Based in Sliema, Malta
MSD
Collapsing a 71-field exam request into three steps.
A clinical workflow where one late error cost the entire form. I rebuilt it on the front end without touching the backend or rewriting a line, and cut its modeled friction by 66%.

Summary
Context
PD Point is the clinical-protocol platform MSD's network runs an exam on end to end. It serves 9 profiles across 134 HTML pages, from request to material return. The brief asked to renovate the visual and the UX, fast, without touching the backend or migrating to React. The request screen was the worst of it. A wall of ~71 fields, where one error caught at the bottom cost the entire form.
What I did
Reframed the brief and sold the approach.
I recast the request from a reskin into a UX problem and brought stakeholders onto the new approach before any pixels. That bought the room to slice the flows instead of only re-dressing them.
Mapped and sliced the critical user journeys.
I designed the core journeys and broke them into steps only where it helped. A friction index built on Hick's and Miller's Law showed where slicing paid off and where it would slow heavy users, so the cuts landed where they did not hurt the flow.

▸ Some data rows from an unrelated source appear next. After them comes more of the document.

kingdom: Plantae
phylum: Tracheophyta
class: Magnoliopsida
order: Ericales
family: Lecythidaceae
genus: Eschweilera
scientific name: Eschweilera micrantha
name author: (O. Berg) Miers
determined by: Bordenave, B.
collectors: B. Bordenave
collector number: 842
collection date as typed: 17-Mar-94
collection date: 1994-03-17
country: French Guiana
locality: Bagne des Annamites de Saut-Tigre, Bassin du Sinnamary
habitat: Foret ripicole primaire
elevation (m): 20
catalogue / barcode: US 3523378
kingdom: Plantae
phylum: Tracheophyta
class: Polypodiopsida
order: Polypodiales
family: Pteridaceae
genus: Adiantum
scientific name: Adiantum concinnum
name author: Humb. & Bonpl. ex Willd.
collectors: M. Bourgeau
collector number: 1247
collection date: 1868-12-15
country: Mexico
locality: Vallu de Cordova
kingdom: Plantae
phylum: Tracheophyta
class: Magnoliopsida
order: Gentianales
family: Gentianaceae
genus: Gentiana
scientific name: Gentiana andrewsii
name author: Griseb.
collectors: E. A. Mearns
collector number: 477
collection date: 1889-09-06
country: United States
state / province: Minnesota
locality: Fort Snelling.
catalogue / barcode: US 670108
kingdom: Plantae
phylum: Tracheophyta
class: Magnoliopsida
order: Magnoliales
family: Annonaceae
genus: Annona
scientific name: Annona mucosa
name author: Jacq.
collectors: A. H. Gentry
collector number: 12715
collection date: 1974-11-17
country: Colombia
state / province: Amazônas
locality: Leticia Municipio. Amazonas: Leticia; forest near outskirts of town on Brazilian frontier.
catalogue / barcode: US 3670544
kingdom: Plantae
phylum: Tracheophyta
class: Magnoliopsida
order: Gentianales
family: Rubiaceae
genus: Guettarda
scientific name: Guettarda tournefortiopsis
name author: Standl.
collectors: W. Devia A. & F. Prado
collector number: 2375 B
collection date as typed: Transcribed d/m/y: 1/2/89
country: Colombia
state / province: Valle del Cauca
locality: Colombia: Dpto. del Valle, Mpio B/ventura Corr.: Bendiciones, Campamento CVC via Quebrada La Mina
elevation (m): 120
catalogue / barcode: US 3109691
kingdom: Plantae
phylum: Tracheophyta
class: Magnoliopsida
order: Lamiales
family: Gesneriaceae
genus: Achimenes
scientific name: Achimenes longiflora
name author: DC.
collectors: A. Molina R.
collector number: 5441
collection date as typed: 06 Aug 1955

Chose MUI as the field reference to buy time.
I picked Material UI for the fields on purpose. It is heavily documented and visually close to MSD's current CMS design system. That spared me from drawing forms from scratch and freed my time for the real work: analyzing and slicing the journeys.
Team
Client
MSD
Role
Product Designer
Technologies
Legacy system
Responsibilities
Research & Synthesis · UX / Content Strategy · System Design · Legacy Integration (HTML delivery) · Design System Documentation
Results
Risk cut, backend untouched
A front-end-only overhaul, validated on the core journeys before scaling.
−62%
decision density (~71 fields read as ~27 real decisions).
−66%
modeled friction on the request, same content.
Zero
backend changes. Shipped as a front-end layer.
The friction figures come from a modeled friction index (Hick's Law + Miller's Law) rather than a live usability test. Direct access to the live system and to real end users was blocked for legal reasons, so I validated the work against a domain-expert proxy and a pilot before scaling.
Shipped and scaled.
Mobile-ready foundation
The product got its first responsive, mobile experience, with a design system and documentation so improvements would not drift into isolated, inconsistent pages.
Sustainable handoff
Delivered as HTML and CSS with stable field IDs and backend-ready tables, so engineering could plug the legacy data straight in and scale pages without a redesign per adjustment.
The client came back
The pilot confirmed the direction, the redesign scaled platform-wide, and the client returned for a second project, the clearest endorsement of all.